Don’t let your strengths run amok to your detriment.
8. Be a good mentee
At this stage, when you are first cultivating mentors it’s important to practise the art of being a good mentee.
Be respectful of people’s time, and approach mentoring sessions with humility and vulnerability. Always prepare for the meeting and come with one or two thoughtful questions. Be open to feedback, learning, and criticism, and, no matter what, always follow up with a handwritten ‘thank you’ card.
Never forget that it’s a sign of strength, not weakness, to ask for help when you need it.
9. Your critics are your best friends
Receiving feedback – whether it’s from mentors, bosses or during a performance review – is an acquired skill.
The most natural reaction to negative feedback is to become defensive and provide a litany of rationalisations for your actions. Instead, see this kind of feedback as a gift.

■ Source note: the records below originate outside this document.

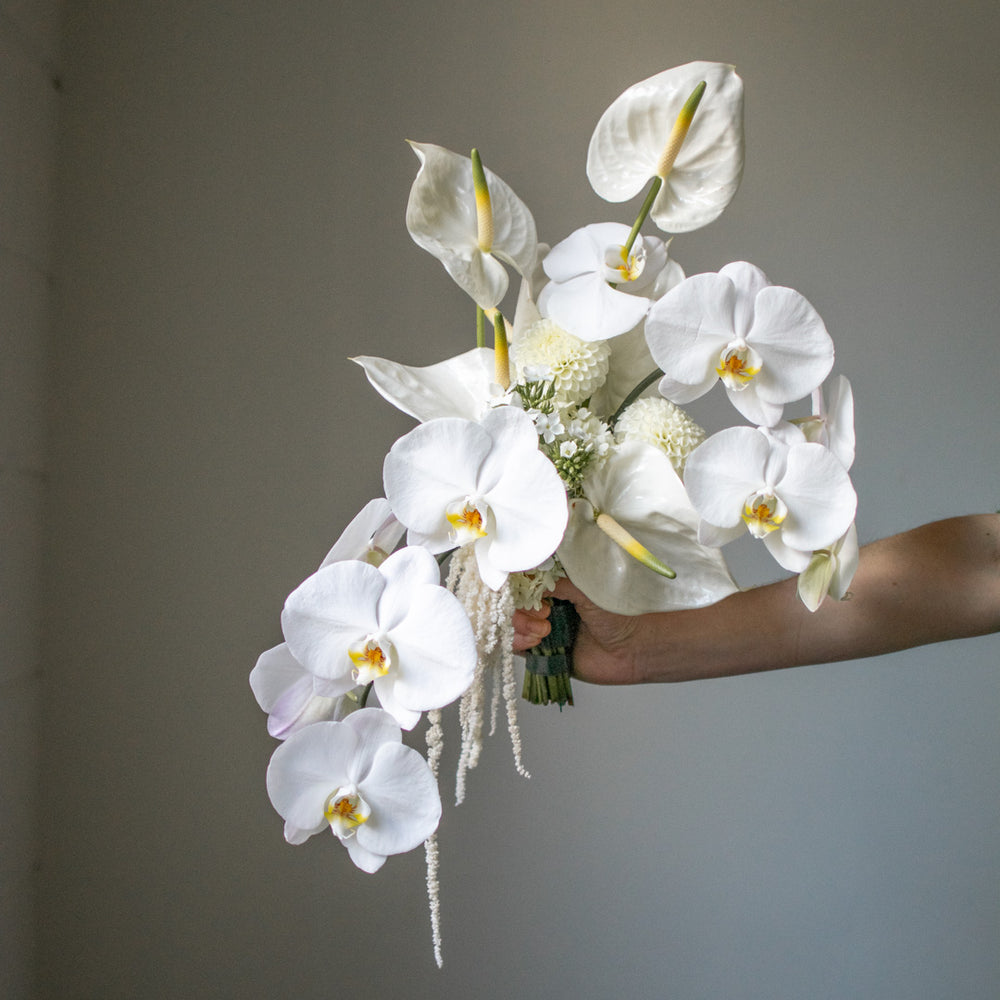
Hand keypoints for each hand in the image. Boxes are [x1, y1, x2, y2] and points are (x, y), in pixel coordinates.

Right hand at [512, 577, 644, 684]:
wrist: (631, 652)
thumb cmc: (617, 617)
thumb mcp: (587, 592)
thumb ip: (559, 583)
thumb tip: (529, 576)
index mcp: (555, 585)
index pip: (522, 579)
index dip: (517, 583)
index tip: (525, 589)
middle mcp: (544, 604)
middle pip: (510, 601)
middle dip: (520, 608)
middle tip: (545, 613)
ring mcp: (538, 626)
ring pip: (508, 622)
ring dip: (520, 625)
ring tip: (543, 631)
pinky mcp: (539, 650)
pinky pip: (514, 644)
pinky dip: (519, 641)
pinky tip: (537, 642)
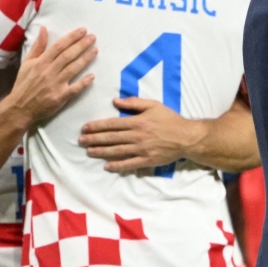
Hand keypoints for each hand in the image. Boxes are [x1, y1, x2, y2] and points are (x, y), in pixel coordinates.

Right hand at [3, 27, 95, 123]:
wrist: (19, 108)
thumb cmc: (24, 84)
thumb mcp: (27, 63)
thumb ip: (37, 47)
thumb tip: (43, 29)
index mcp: (40, 63)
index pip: (58, 47)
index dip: (71, 37)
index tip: (83, 30)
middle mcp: (48, 72)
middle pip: (67, 56)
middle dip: (81, 45)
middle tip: (93, 37)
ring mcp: (54, 85)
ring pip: (72, 69)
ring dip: (85, 59)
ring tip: (95, 50)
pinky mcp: (60, 98)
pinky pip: (74, 89)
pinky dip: (83, 83)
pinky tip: (92, 76)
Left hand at [79, 97, 204, 171]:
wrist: (186, 137)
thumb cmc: (170, 119)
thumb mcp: (154, 105)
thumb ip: (134, 103)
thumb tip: (115, 101)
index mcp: (137, 122)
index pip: (112, 124)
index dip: (97, 126)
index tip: (85, 128)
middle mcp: (137, 136)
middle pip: (111, 138)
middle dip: (94, 139)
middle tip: (81, 141)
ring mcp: (141, 149)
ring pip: (117, 151)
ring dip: (101, 151)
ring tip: (89, 151)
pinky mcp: (147, 160)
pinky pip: (129, 164)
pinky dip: (117, 165)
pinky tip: (107, 166)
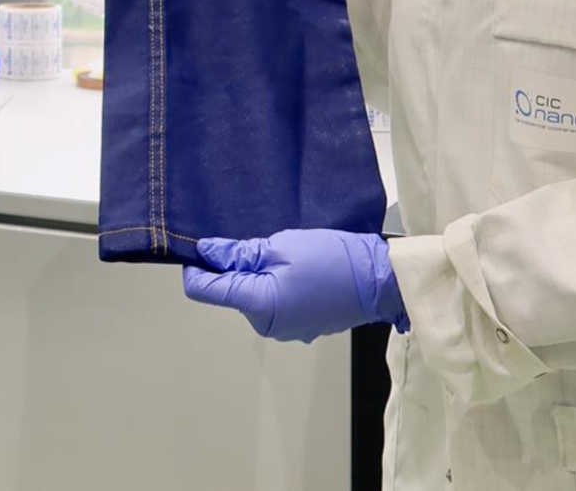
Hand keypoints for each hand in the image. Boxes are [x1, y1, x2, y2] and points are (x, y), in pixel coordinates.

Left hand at [182, 230, 408, 342]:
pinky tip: (301, 272)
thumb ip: (238, 253)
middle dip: (238, 268)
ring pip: (254, 297)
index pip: (204, 291)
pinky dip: (278, 286)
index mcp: (258, 305)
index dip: (196, 268)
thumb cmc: (333, 259)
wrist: (379, 280)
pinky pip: (276, 304)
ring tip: (290, 258)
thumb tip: (206, 253)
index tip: (202, 248)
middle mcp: (267, 325)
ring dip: (260, 276)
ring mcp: (286, 330)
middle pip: (231, 292)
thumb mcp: (280, 246)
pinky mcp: (300, 327)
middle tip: (266, 246)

Had it not been for the many mentors and bosses who clipped my wings in order to steer me to safety, I would be here relaying my version of Icarus’s story. The day your boss stops telling you how you can improve is the day they think you’ve gone as far as you can. So, keep an open mind and take the feedback on board, knowing that it’s telling you just as much about the person giving it as it is about yourself.
10. Growth comes with growing pains
It would be disingenuous to tell you that the path ahead is always going to be straight up and to the right. Life is not only going to take you in directions you never expected, but there will be twists, turns, obstacles and failures that you won’t anticipate and likely won’t enjoy.
To this day, I remind myself that there is no growth without growing pains. There’ll be ups and downs, neither of which will last. Everything you learn is something you too can teach one day.
Dr Anita Sands is an independent board director, adviser and public speaker. She regularly comments on board-related issues, technology disruption and gender equality.